Uma discussão interessante, da qual participei na última sexta-feira, na Bienal, foi a que aconteceu dentro da Assembléia dos associados da AEILIJ, Associação dos Escritores e Ilustradores de Literatura Infanto Juvenil. Um dos temas era: quem vamos admitir como novo associado, já que no passado o critério era ter obra publicada em papel e tinta e, agora, cada vez mais, aparecem pedidos de autores de e-books e outros objetos de mídia que tem a ver com a narrativa literária. Ainda bem que a Associação ampliou o entendimento e o dissociou do objeto de mídia de papel e tinta.

um grupo de pré-adolescentes em flagrante apropriação do espaço

Na Maré de livros, um dos primeiros experimentos é atravessar um fio de história inicial. Um labirinto curto, que faz o corpo tomar consciência da leitura. Essa primeira interface lúdica explora o “corpo que lê” (Na seqüência de fotos a seguir, é possível acompanhar alguns corpos que leem em plena ação no espaço inicial da maré). Neste primeiro segmento da instalação, a escrita nas paredes é uma referência à própria escrita da/nas cidades. Será que seria possível, sem a intensa cultura de telas de hoje eme dia, atravessarmos a Rua Jardim Botânico no Rio de Janeiro e identificarmos todos aqueles grafites? Creio que não. De algum modo, todos esses suportes expressivos – a parede, o papel, as telas eletrônicas, etc.- estabelecem correspondências de leitura e produção de sentido. Taí o espaço onde devemos investir.

Por esse caminho, decifrando textos que às vezes podem estar ao avesso, uma boa idéia e fazer umas paradas para observar livros e, se estiver com um pouco mais de tempo, até mesmo lê-los.
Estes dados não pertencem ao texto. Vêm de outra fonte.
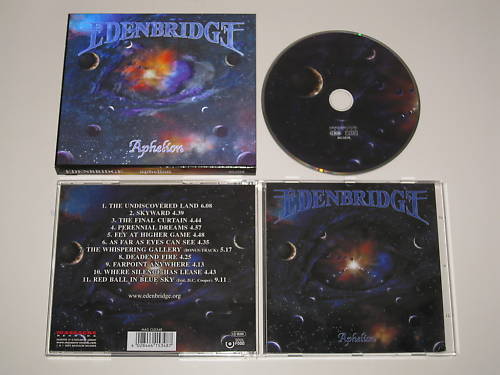
I want to click on cd booklet, so click(152, 106).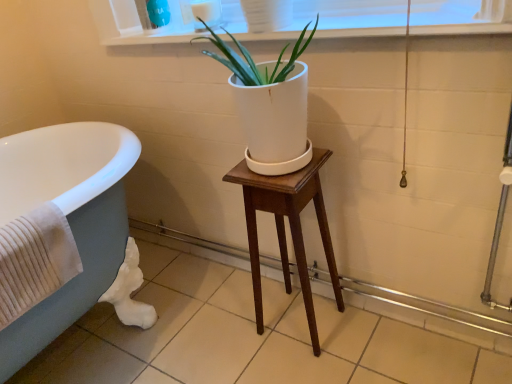
Question: Looking at the image, does matte gray tub at left seem bigger or smaller compared to mahogany wood stool at center?

Choices:
 (A) big
 (B) small

Answer: (A)

Question: Is point (65, 205) positioned closer to the camera than point (286, 261)?

Choices:
 (A) farther
 (B) closer

Answer: (B)

Question: Estimate the real-world distances between objects in this image. Which object is closer to the mahogany wood stool at center?

Choices:
 (A) matte gray tub at left
 (B) white glossy window sill at upper center
 (C) white matte pot at center

Answer: (C)

Question: Which object is positioned closest to the matte gray tub at left?

Choices:
 (A) mahogany wood stool at center
 (B) white glossy window sill at upper center
 (C) white matte pot at center

Answer: (C)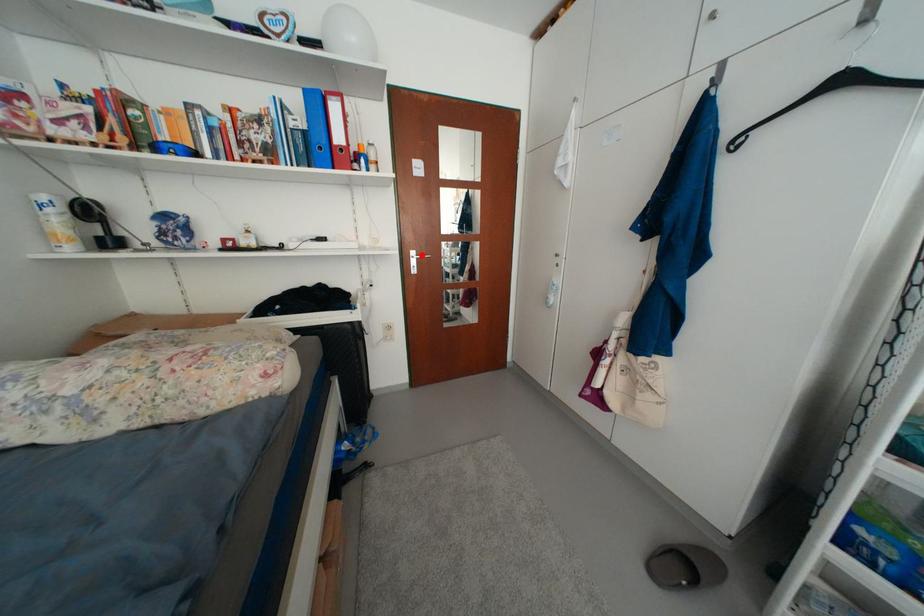
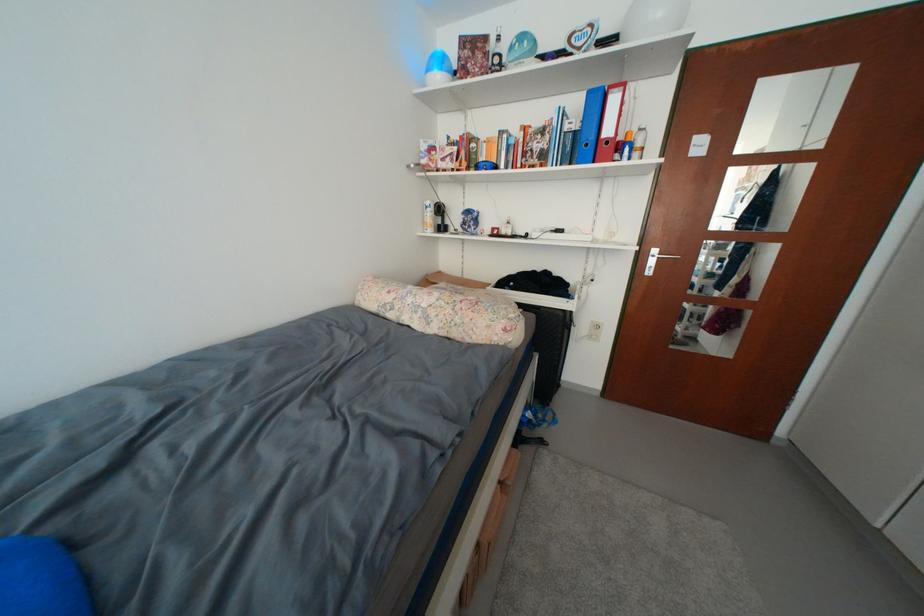
The point at the highlighted location is marked in the first image. Where is the corresponding point in the second image?

(663, 254)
estantes de livros pelo labirinto inicial. você para, pega e lê.

Ao superar o labirinto, é hora de experimentar como seria viver dentro de um aquário. As grandes paredes iluminadas podem revelar segredos. Abra uma, abra duas, abra várias mensagens e descubra qual história elas contam.

Para terminar, as mesas emoticom. Um invento realmente divertido, onde um teclado de emoticons gera textos em linguagem convencional. Às vezes aleatórios, mas à medida que o visitante vai ganhando mais controle sobre o equipamento, os textos crescem em sentido e prazer.